Another U.S. citizen also deemed an "enemy combatant," Abdullah al-Muhajir, is being held in the Charleston Naval Weapons Station in South Carolina. Muhajir, who changed his name from Jose Padilla, was arrested May 8 and sent to the military prison June 10 after Attorney General John Ashcroft announced that he was taken into custody because he was exploring a plan to build and explode a radiological dispersion device, or "dirty bomb." Government officials later admitted that Muhajir had neither a plan nor materials to make a weapon of any sort. Muhajir is also prevented from communicating with his lawyer.

"He’s been tried and convicted by the executive branch," said Muhajir’s lawyer Donna Newman. Referring to public allegations against Muhajir by senior White House officials and the limitations placed on her ability to comment on the case, she remarked: "My client’s voice, through me, is impeded. I can’t get it out and that is a great concern."

The Bush administration has sought to justify the military detention of U.S. citizens without charges based on the "military order" issued by the president last November and court decisions from 1942 and 1946. The 1942 case involved German prisoners who challenged their imprisonment, in which a presidential decree prohibited detainees from access to the courts. The Supreme Court ruled, however, that the courts were available to determine if the decree applied to a particular prisoner. The 1946 case concerned a U.S. citizen who fought for the Italian army in World War II. He was granted a lawyer and an evidentiary hearing to establish his status as an enemy soldier.  
 
Constitutional right to speedy trial
A few civil libertarians have spoken against the jailing of citizens without charges and similar moves in the so-called war against terrorism, hailed by the president as "preemptive action" during a June 1 speech he gave at the U.S. Military Academy in West Point, New York.

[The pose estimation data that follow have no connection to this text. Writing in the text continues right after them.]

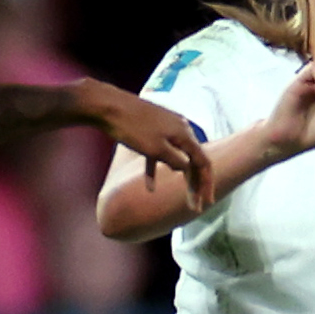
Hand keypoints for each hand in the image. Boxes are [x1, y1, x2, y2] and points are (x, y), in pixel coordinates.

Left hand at [78, 79, 212, 209]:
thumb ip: (175, 160)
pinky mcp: (151, 130)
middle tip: (196, 207)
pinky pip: (158, 153)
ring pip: (177, 158)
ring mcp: (166, 129)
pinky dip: (156, 170)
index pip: (203, 162)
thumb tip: (186, 169)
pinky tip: (150, 188)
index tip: (206, 202)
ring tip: (182, 199)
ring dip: (180, 179)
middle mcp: (180, 130)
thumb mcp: (156, 149)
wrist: (108, 105)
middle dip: (195, 185)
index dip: (206, 184)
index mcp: (185, 134)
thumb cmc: (132, 128)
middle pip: (193, 161)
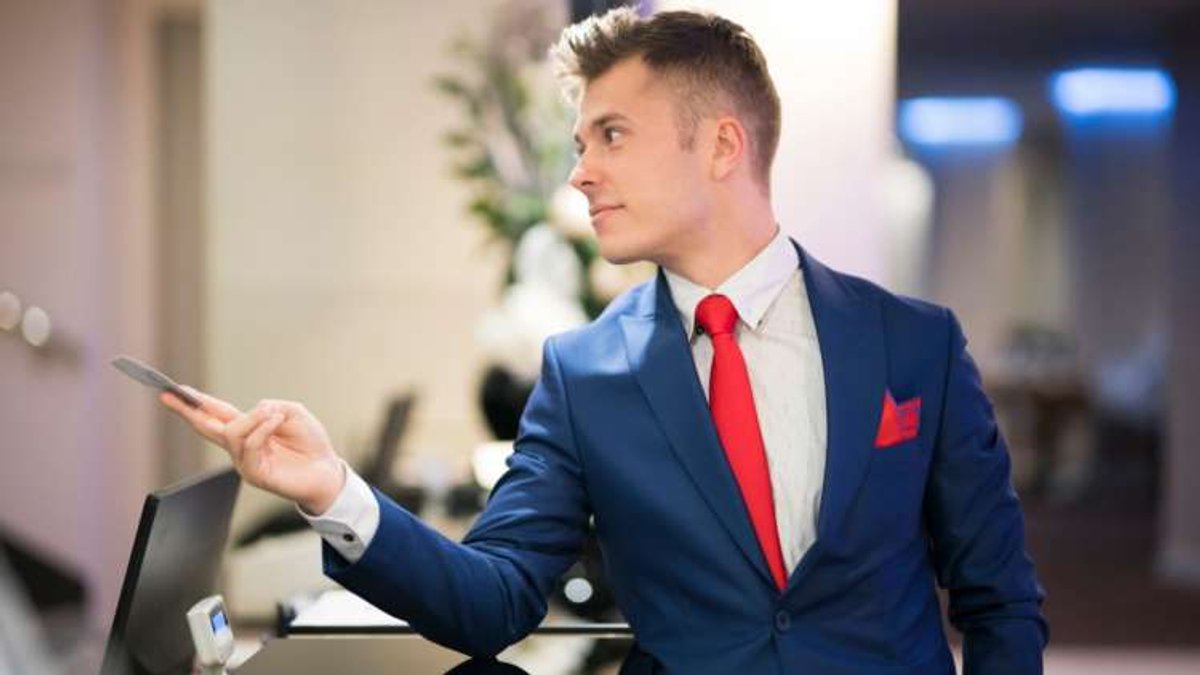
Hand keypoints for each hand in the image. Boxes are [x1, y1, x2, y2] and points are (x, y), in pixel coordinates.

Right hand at [159, 387, 345, 513]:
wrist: (327, 470)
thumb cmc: (311, 443)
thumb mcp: (293, 412)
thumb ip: (270, 407)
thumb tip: (255, 411)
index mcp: (248, 428)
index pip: (216, 413)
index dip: (196, 402)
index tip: (172, 390)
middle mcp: (241, 445)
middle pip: (206, 425)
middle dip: (187, 410)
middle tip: (168, 396)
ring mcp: (245, 460)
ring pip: (232, 432)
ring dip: (253, 418)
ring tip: (274, 415)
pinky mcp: (254, 473)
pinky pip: (249, 446)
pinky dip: (262, 429)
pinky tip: (275, 422)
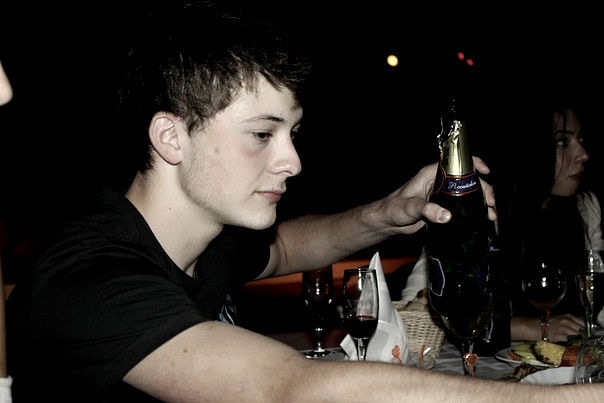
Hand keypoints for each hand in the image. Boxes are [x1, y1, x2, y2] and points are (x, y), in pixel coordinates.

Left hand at [380, 157, 495, 234]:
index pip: (455, 163)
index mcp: (431, 175)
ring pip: (467, 195)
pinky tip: (483, 220)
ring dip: (480, 204)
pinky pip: (461, 208)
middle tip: (491, 203)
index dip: (472, 164)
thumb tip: (447, 216)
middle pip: (467, 181)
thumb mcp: (410, 208)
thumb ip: (427, 210)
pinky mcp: (443, 208)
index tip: (486, 171)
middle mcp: (439, 183)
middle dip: (482, 190)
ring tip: (491, 215)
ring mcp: (442, 196)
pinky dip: (473, 213)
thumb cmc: (394, 209)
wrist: (387, 222)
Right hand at [545, 313, 585, 342]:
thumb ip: (570, 319)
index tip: (583, 328)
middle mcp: (567, 322)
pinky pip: (568, 339)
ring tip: (568, 335)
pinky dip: (566, 339)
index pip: (581, 321)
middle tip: (577, 332)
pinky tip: (562, 337)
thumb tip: (580, 323)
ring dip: (573, 335)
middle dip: (579, 331)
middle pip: (580, 328)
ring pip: (575, 334)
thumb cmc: (548, 321)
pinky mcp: (561, 336)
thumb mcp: (560, 317)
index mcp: (567, 316)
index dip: (583, 325)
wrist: (538, 327)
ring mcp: (564, 330)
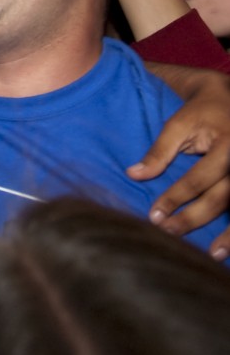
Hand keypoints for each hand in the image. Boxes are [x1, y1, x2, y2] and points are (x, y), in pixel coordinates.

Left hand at [127, 68, 229, 257]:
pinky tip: (228, 249)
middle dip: (194, 218)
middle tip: (168, 233)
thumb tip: (134, 174)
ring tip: (212, 255)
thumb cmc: (199, 113)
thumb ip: (159, 150)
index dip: (176, 197)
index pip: (199, 178)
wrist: (227, 99)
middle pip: (222, 198)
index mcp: (227, 145)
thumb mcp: (178, 124)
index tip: (154, 215)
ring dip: (228, 235)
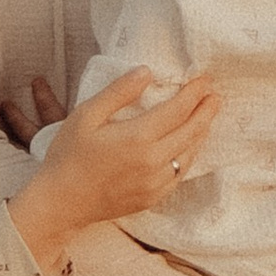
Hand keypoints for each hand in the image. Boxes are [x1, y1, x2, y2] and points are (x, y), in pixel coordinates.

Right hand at [9, 69, 219, 256]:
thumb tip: (146, 72)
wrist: (61, 203)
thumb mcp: (86, 115)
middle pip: (191, 131)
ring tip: (205, 117)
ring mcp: (155, 183)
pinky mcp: (152, 198)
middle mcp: (153, 161)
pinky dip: (188, 156)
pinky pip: (179, 174)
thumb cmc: (68, 156)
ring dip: (200, 133)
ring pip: (189, 154)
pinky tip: (187, 147)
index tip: (203, 81)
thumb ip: (119, 92)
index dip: (194, 93)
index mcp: (138, 137)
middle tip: (214, 95)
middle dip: (206, 110)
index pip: (178, 110)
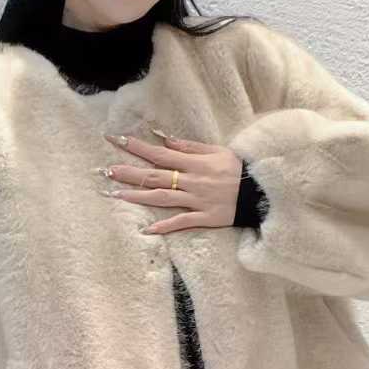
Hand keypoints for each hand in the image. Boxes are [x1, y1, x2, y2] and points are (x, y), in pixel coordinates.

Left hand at [100, 128, 242, 233]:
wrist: (261, 191)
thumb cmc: (238, 168)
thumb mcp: (216, 151)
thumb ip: (190, 146)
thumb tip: (165, 139)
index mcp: (194, 163)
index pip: (160, 153)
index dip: (138, 147)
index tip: (117, 139)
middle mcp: (192, 181)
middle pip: (155, 176)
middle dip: (130, 172)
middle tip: (106, 170)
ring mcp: (197, 200)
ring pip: (162, 198)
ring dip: (138, 196)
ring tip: (116, 194)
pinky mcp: (205, 217)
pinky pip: (182, 222)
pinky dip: (165, 226)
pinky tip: (147, 229)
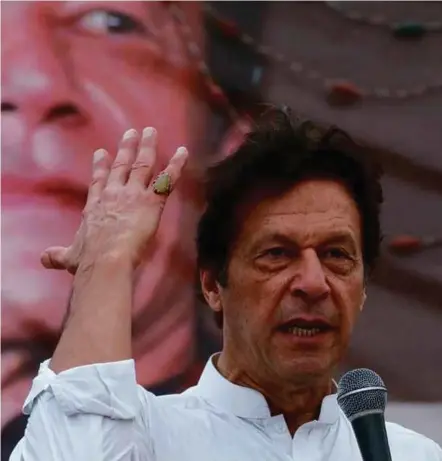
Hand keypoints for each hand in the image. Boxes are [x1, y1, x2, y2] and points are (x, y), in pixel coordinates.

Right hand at [40, 127, 187, 272]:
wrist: (105, 260)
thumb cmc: (88, 260)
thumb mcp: (69, 257)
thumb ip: (58, 255)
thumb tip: (44, 259)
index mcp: (95, 206)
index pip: (98, 181)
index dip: (101, 166)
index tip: (102, 152)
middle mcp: (113, 194)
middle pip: (121, 165)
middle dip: (127, 147)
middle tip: (131, 132)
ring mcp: (133, 195)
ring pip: (142, 165)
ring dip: (148, 147)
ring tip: (151, 132)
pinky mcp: (151, 202)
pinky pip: (166, 179)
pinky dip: (176, 165)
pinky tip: (184, 152)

"The route that they have created in this ad hoc way is devoid of any constraint on the president’s power," said Georgetown University law professor David Cole. "The notion that he can pick people up off the street, label them, and lock them up for the rest of their lives without a hearing is a remarkable one."

Cole said that the lack of evidence explains why the Justice Department has failed to file charges against Hamdi and al-Muhajir. "Where they feel they can win a criminal case, they’ll go the criminal route. Where they feel they can’t, where they don’t have the evidence," they put the person in a military brig, he added.

Laurence Tribe, a professor of constitutional law at Harvard University, writing in a June 16 New York Times opinion column, didn’t explicitly oppose the administration’s moves, but argued that the Bush administration "has the obligation to defend its position in federal court." For the government to "retain its legitimacy, its conduct must always be subject to challenge in a court of law," Tribe said. He noted that the imprisonment of Muhajir stretches "the meaning of already elastic concepts like criminal conspiracy to the point of creating what would amount to thought crimes." It is the "threat--and the promise--of judicial intervention that keeps executive power from veering into tyranny," he concluded.

In a related development, the governor of New Jersey, James McGreevy, signed into law on June 18 the "Sept. 11th Anti-Terrorism Act." According to the New Jersey Star Ledger, the new law defines terrorism as committing a range of certain crimes "ranging from illegal weapons training to murder, for the purpose of disrupting communications or transportation, influencing government policy, or terrorizing five or more people."

Anyone deemed a "member of a terrorist conspiracy" who was allegedly prevented from committing terrorism would face a minimum of 30 years in prison.

The law makes it a crime to raise funds for any organization dubbed terrorist by the U.S. government, even if the fund-raiser is unaware of that designation. Those accused of warning or harboring alleged terrorists or hindering their capture face imprisonment.

Legislators across the country have introduced more than 1,200 bills similar to the New Jersey law, according to the Denver-based National Conference of State Legislatures.